Requirement
Only the line with "2 GC Silver recovery" and the lines after it, to the end of the data, should appear in the answer, each reproduced exactly.

Source material
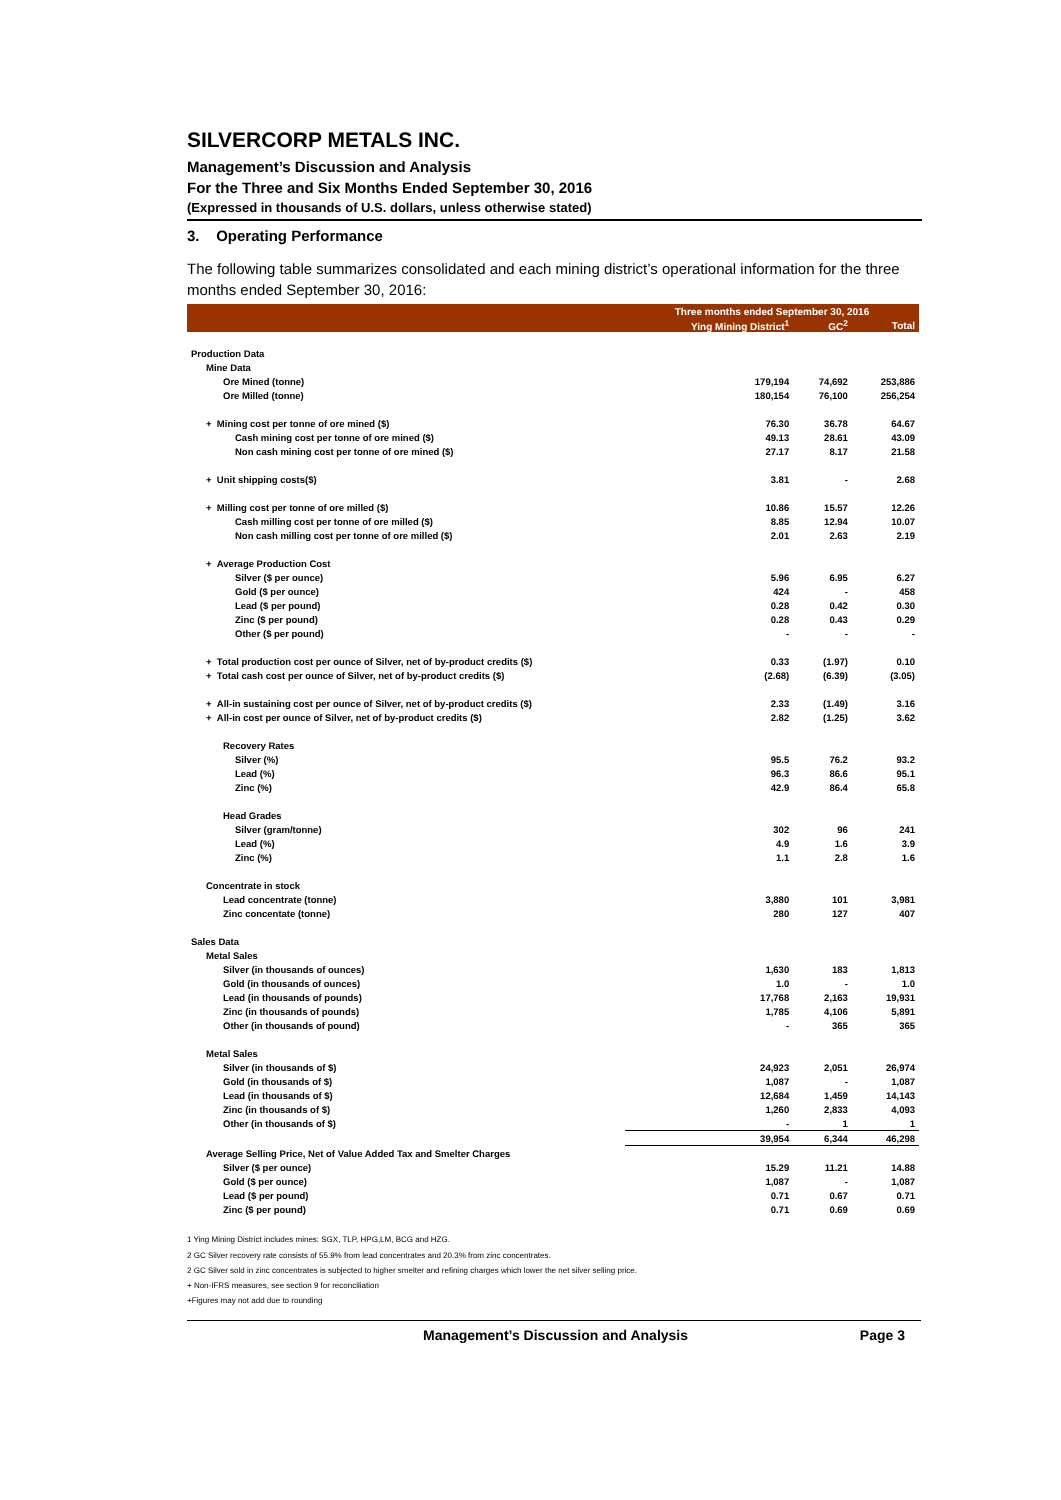SILVERCORP METALS INC.
Management’s Discussion and Analysis
For the Three and Six Months Ended September 30, 2016
(Expressed in thousands of U.S. dollars, unless otherwise stated)
3. Operating Performance
The following table summarizes consolidated and each mining district’s operational information for the three months ended September 30, 2016:
| | Three months ended September 30, 2016 | | |
| --- | --- | --- | --- |
| | Ying Mining District<sup>1</sup> | GC<sup>2</sup> | Total |
| Production Data | | | |
| Mine Data | | | |
| Ore Mined (tonne) | 179,194 | 74,692 | 253,886 |
| Ore Milled (tonne) | 180,154 | 76,100 | 256,254 |
| + Mining cost per tonne of ore mined ($) | 76.30 | 36.78 | 64.67 |
| Cash mining cost per tonne of ore mined ($) | 49.13 | 28.61 | 43.09 |
| Non cash mining cost per tonne of ore mined ($) | 27.17 | 8.17 | 21.58 |
| + Unit shipping costs($) | 3.81 | - | 2.68 |
| + Milling cost per tonne of ore milled ($) | 10.86 | 15.57 | 12.26 |
| Cash milling cost per tonne of ore milled ($) | 8.85 | 12.94 | 10.07 |
| Non cash milling cost per tonne of ore milled ($) | 2.01 | 2.63 | 2.19 |
| + Average Production Cost | | | |
| Silver ($ per ounce) | 5.96 | 6.95 | 6.27 |
| Gold ($ per ounce) | 424 | - | 458 |
| Lead ($ per pound) | 0.28 | 0.42 | 0.30 |
| Zinc ($ per pound) | 0.28 | 0.43 | 0.29 |
| Other ($ per pound) | - | - | - |
| + Total production cost per ounce of Silver, net of by-product credits ($) | 0.33 | (1.97) | 0.10 |
| + Total cash cost per ounce of Silver, net of by-product credits ($) | (2.68) | (6.39) | (3.05) |
| + All-in sustaining cost per ounce of Silver, net of by-product credits ($) | 2.33 | (1.49) | 3.16 |
| + All-in cost per ounce of Silver, net of by-product credits ($) | 2.82 | (1.25) | 3.62 |
| Recovery Rates | | | |
| Silver (%) | 95.5 | 76.2 | 93.2 |
| Lead (%) | 96.3 | 86.6 | 95.1 |
| Zinc (%) | 42.9 | 86.4 | 65.8 |
| Head Grades | | | |
| Silver (gram/tonne) | 302 | 96 | 241 |
| Lead (%) | 4.9 | 1.6 | 3.9 |
| Zinc (%) | 1.1 | 2.8 | 1.6 |
| Concentrate in stock | | | |
| Lead concentrate (tonne) | 3,880 | 101 | 3,981 |
| Zinc concentate (tonne) | 280 | 127 | 407 |
| Sales Data | | | |
| Metal Sales | | | |
| Silver (in thousands of ounces) | 1,630 | 183 | 1,813 |
| Gold (in thousands of ounces) | 1.0 | - | 1.0 |
| Lead (in thousands of pounds) | 17,768 | 2,163 | 19,931 |
| Zinc (in thousands of pounds) | 1,785 | 4,106 | 5,891 |
| Other (in thousands of pound) | - | 365 | 365 |
| Metal Sales | | | |
| Silver (in thousands of $) | 24,923 | 2,051 | 26,974 |
| Gold (in thousands of $) | 1,087 | - | 1,087 |
| Lead (in thousands of $) | 12,684 | 1,459 | 14,143 |
| Zinc (in thousands of $) | 1,260 | 2,833 | 4,093 |
| Other (in thousands of $) | - | 1 | 1 |
| | 39,954 | 6,344 | 46,298 |
| Average Selling Price, Net of Value Added Tax and Smelter Charges | | | |
| Silver ($ per ounce) | 15.29 | 11.21 | 14.88 |
| Gold ($ per ounce) | 1,087 | - | 1,087 |
| Lead ($ per pound) | 0.71 | 0.67 | 0.71 |
| Zinc ($ per pound) | 0.71 | 0.69 | 0.69 |
1 Ying Mining District includes mines: SGX, TLP, HPG,LM, BCG and HZG.
2 GC Silver recovery rate consists of 55.9% from lead concentrates and 20.3% from zinc concentrates.
2 GC Silver sold in zinc concentrates is subjected to higher smelter and refining charges which lower the net silver selling price.
+ Non-IFRS measures, see section 9 for reconciliation
+Figures may not add due to rounding
Management’s Discussion and Analysis Page 3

Solution for this problem
2 GC Silver recovery rate consists of 55.9% from lead concentrates and 20.3% from zinc concentrates.
2 GC Silver sold in zinc concentrates is subjected to higher smelter and refining charges which lower the net silver selling price.
+ Non-IFRS measures, see section 9 for reconciliation
+Figures may not add due to rounding
Management’s Discussion and Analysis Page 3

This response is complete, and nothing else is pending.